Copy exactly every line below, from the first through the one that contains "(uuid 25b60365-728e-49bd-b528-c964da3fdf17)", and skip all pictures.

-------- DATA FOR THIS EXERCISE

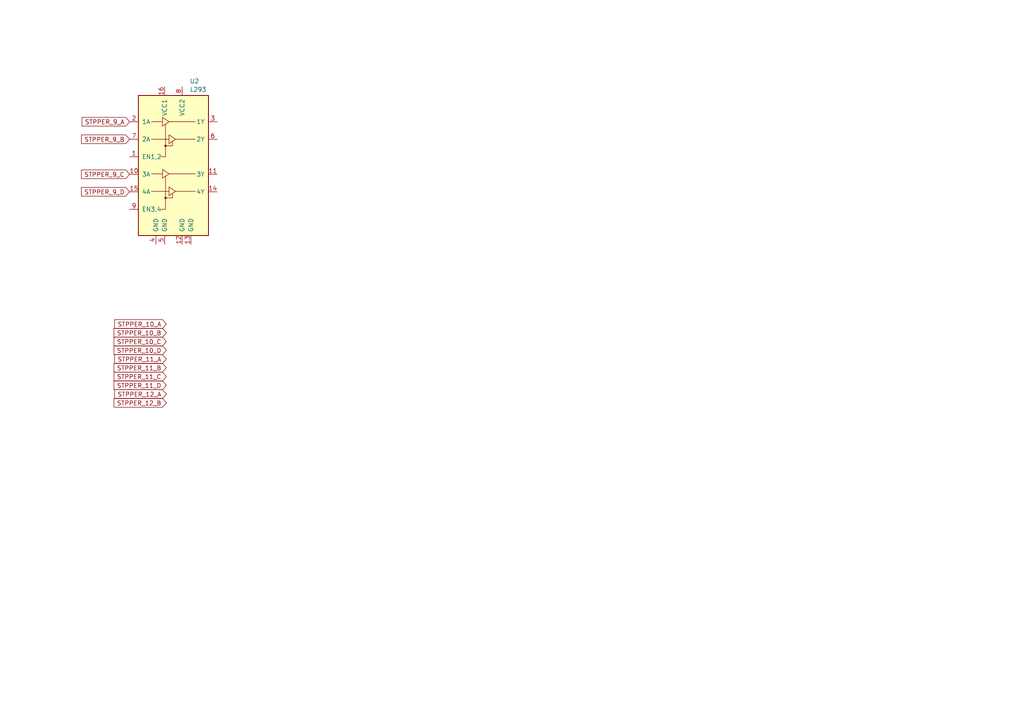
<source format=kicad_sch>
(kicad_sch (version 20230121) (generator eeschema)

  (uuid 03025b75-04ba-46d1-9e3c-3674726a9020)

  (paper "A4")

  


  (global_label "STPPER_9_A" (shape input) (at 37.592 35.306 180) (fields_autoplaced)
    (effects (font (size 1.27 1.27)) (justify right))
    (uuid 20df1907-fafd-453c-b241-4b5e837b72c8)
    (property "Intersheetrefs" "${INTERSHEET_REFS}" (at 23.8916 35.306 0)
      (effects (font (size 1.27 1.27)) (justify right) hide)
    )
  )
  (global_label "STPPER_10_A" (shape input) (at 48.26 93.98 180) (fields_autoplaced)
    (effects (font (size 1.27 1.27)) (justify right))
    (uuid 252a27b9-66f4-44c8-abd1-e66e3b56c3e1)
    (property "Intersheetrefs" "${INTERSHEET_REFS}" (at 33.3501 93.98 0)
      (effects (font (size 1.27 1.27)) (justify right) hide)
    )
  )
  (global_label "STPPER_11_C" (shape input) (at 48.26 109.22 180) (fields_autoplaced)
    (effects (font (size 1.27 1.27)) (justify right))
    (uuid 25b60365-728e-49bd-b528-c964da3fdf17)
    (property "Intersheetrefs" "${INTERSHEET_REFS}" (at 33.1687 109.22 0)
      (effects (font (size 1.27 1.27)) (justify right) hide)
    )
  )
  (global_label "STPPER_9_D" (shape input) (at 37.592 55.626 180) (fields_autoplaced)
    (effects (font (size 1.27 1.27)) (justify right))
    (uuid 2aea0c41-65c2-4848-b5ad-52d63518c1ee)
    (property "Intersheetrefs" "${INTERSHEET_REFS}" (at 23.7102 55.626 0)
      (effects (font (size 1.27 1.27)) (justify right) hide)
    )
  )
  (global_label "STPPER_9_C" (shape input) (at 37.592 50.546 180) (fields_autoplaced)
    (effects (font (size 1.27 1.27)) (justify right))
    (uuid 403fd54d-e094-4b5b-aec7-0eb3f47f6627)
    (property "Intersheetrefs" "${INTERSHEET_REFS}" (at 23.7102 50.546 0)
      (effects (font (size 1.27 1.27)) (justify right) hide)
    )
  )
  (global_label "STPPER_10_D" (shape input) (at 48.26 101.6 180) (fields_autoplaced)
    (effects (font (size 1.27 1.27)) (justify right))
    (uuid 5328cbbf-9d24-496c-aee0-eafe4a2b3bdb)
    (property "Intersheetrefs" "${INTERSHEET_REFS}" (at 33.1687 101.6 0)
      (effects (font (size 1.27 1.27)) (justify right) hide)
    )
  )
  (global_label "STPPER_10_B" (shape input) (at 48.26 96.52 180) (fields_autoplaced)
    (effects (font (size 1.27 1.27)) (justify right))
    (uuid 7681789b-5c72-4ecd-a2b6-002c80c2bada)
    (property "Intersheetrefs" "${INTERSHEET_REFS}" (at 33.1687 96.52 0)
      (effects (font (size 1.27 1.27)) (justify right) hide)
    )
  )
  (global_label "STPPER_12_B" (shape input) (at 48.26 116.84 180) (fields_autoplaced)
    (effects (font (size 1.27 1.27)) (justify right))
    (uuid 7ad9b65e-47e4-4aee-9cb2-ca02d0e46032)
    (property "Intersheetrefs" "${INTERSHEET_REFS}" (at 33.1687 116.84 0)
      (effects (font (size 1.27 1.27)) (justify right) hide)
    )
  )
  (global_label "STPPER_9_B" (shape input) (at 37.592 40.386 180) (fields_autoplaced)
    (effects (font (size 1.27 1.27)) (justify right))
    (uuid 93a0aa1a-2ffd-4a3b-a901-b74a6cb781a2)
    (property "Intersheetrefs" "${INTERSHEET_REFS}" (at 23.7102 40.386 0)
      (effects (font (size 1.27 1.27)) (justify right) hide)
    )
  )
  (global_label "STPPER_11_A" (shape input) (at 48.26 104.14 180) (fields_autoplaced)
    (effects (font (size 1.27 1.27)) (justify right))
    (uuid a9c1241d-cc5a-46f9-a98e-44f36de50f73)
    (property "Intersheetrefs" "${INTERSHEET_REFS}" (at 33.3501 104.14 0)
      (effects (font (size 1.27 1.27)) (justify right) hide)
    )
  )
  (global_label "STPPER_11_D" (shape input) (at 48.26 111.76 180) (fields_autoplaced)
    (effects (font (size 1.27 1.27)) (justify right))
    (uuid ce0ba3c3-174a-4c07-9d32-e8ee5d147e32)
    (property "Intersheetrefs" "${INTERSHEET_REFS}" (at 33.1687 111.76 0)
      (effects (font (size 1.27 1.27)) (justify right) hide)
    )
  )
  (global_label "STPPER_10_C" (shape input) (at 48.26 99.06 180) (fields_autoplaced)
    (effects (font (size 1.27 1.27)) (justify right))
    (uuid e5925e90-9159-45c4-8055-7d5fb32c4ead)
    (property "Intersheetrefs" "${INTERSHEET_REFS}" (at 33.1687 99.06 0)
      (effects (font (size 1.27 1.27)) (justify right) hide)
    )
  )
  (global_label "STPPER_12_A" (shape input) (at 48.26 114.3 180) (fields_autoplaced)
    (effects (font (size 1.27 1.27)) (justify right))
    (uuid e8243328-640b-4ab3-8ce5-72082c41c43a)
    (property "Intersheetrefs" "${INTERSHEET_REFS}" (at 33.3501 114.3 0)
      (effects (font (size 1.27 1.27)) (justify right) hide)
    )
  )
  (global_label "STPPER_11_B" (shape input) (at 48.26 106.68 180) (fields_autoplaced)
    (effects (font (size 1.27 1.27)) (justify right))
    (uuid ea1e992d-e808-49a5-850d-6561b5b3b103)
    (property "Intersheetrefs" "${INTERSHEET_REFS}" (at 33.1687 106.68 0)
      (effects (font (size 1.27 1.27)) (justify right) hide)
    )
  )

  (symbol (lib_id "Driver_Motor:L293") (at 50.292 50.546 0) (unit 1)
    (in_bom yes) (on_board yes) (dnp no) (fields_autoplaced)
    (uuid e7c45122-835d-4263-9c50-7f0da3585e7a)
    (property "Reference" "U2" (at 55.0261 23.5417 0)
      (effects (font (size 1.27 1.27)) (justify left))
    )
    (property "Value" "L293" (at 55.0261 25.9659 0)
      (effects (font (size 1.27 1.27)) (justify left))
    )
    (property "Footprint" "Package_DIP:DIP-16_W7.62mm" (at 56.642 69.596 0)
      (effects (font (size 1.27 1.27)) (justify left) hide)
    )
    (property "Datasheet" "http://www.ti.com/lit/ds/symlink/l293.pdf" (at 42.672 32.766 0)
      (effects (font (size 1.27 1.27)) hide)
    )
    (pin "16" (uuid f6f8fb42-eda9-492f-b6cb-cb97a4500c34))
    (pin "13" (uuid ded98b4b-09ca-4517-bba0-a1b55fe6d4de))
    (pin "15" (uuid bbf61785-41ce-4341-ba7e-612dbff0f9ae))
    (pin "3" (uuid ffa048db-85bb-4321-b110-7c10d7c69024))
    (pin "4" (uuid bfe6583b-2339-4c35-a395-81b095b81467))
    (pin "5" (uuid a0924317-8db3-4aff-b780-f1d8e6c98401))
    (pin "6" (uuid 3d06fff4-8c07-4d20-b614-68150ef78f22))
    (pin "7" (uuid 466d2a65-0c61-44fd-b118-3101a5e66662))
    (pin "8" (uuid 49a46f14-6bc8-490f-acde-608841cf7945))
    (pin "9" (uuid 9e6ca656-04f6-4e17-9b73-7e5d1df47f18))
    (pin "1" (uuid 2a673770-22b6-46b0-bf55-a978b8fd2b6d))
    (pin "12" (uuid ef612477-cbb0-4326-b5af-7c09d237e4c6))
    (pin "11" (uuid 114b280d-9237-411d-a2e5-d35624c074ef))
    (pin "14" (uuid d9325474-36e6-4ddb-ba9a-91dbcc76fa19))
    (pin "2" (uuid 6c379ae8-5420-4f34-b38a-063662e4a5f4))
    (pin "10" (uuid 2ea6c415-ddae-4d07-94db-7142a1e60978))
    (instances
      (project "Front Console 12 Stepper"
        (path "/8a00b1ca-e561-4386-9590-9730de0281a4"
          (reference "U2") (unit 1)
        )
        (path "/8a00b1ca-e561-4386-9590-9730de0281a4/9b310fe8-4650-4e0a-830a-0c75318ce88c"
          (reference "U3") (unit 1)
        )
      )
    )
  )
)

</source>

----------------

**THE COMPLETED TASK**
<source format=kicad_sch>
(kicad_sch (version 20230121) (generator eeschema)

  (uuid 03025b75-04ba-46d1-9e3c-3674726a9020)

  (paper "A4")

  


  (global_label "STPPER_9_A" (shape input) (at 37.592 35.306 180) (fields_autoplaced)
    (effects (font (size 1.27 1.27)) (justify right))
    (uuid 20df1907-fafd-453c-b241-4b5e837b72c8)
    (property "Intersheetrefs" "${INTERSHEET_REFS}" (at 23.8916 35.306 0)
      (effects (font (size 1.27 1.27)) (justify right) hide)
    )
  )
  (global_label "STPPER_10_A" (shape input) (at 48.26 93.98 180) (fields_autoplaced)
    (effects (font (size 1.27 1.27)) (justify right))
    (uuid 252a27b9-66f4-44c8-abd1-e66e3b56c3e1)
    (property "Intersheetrefs" "${INTERSHEET_REFS}" (at 33.3501 93.98 0)
      (effects (font (size 1.27 1.27)) (justify right) hide)
    )
  )
  (global_label "STPPER_11_C" (shape input) (at 48.26 109.22 180) (fields_autoplaced)
    (effects (font (size 1.27 1.27)) (justify right))
    (uuid 25b60365-728e-49bd-b528-c964da3fdf17)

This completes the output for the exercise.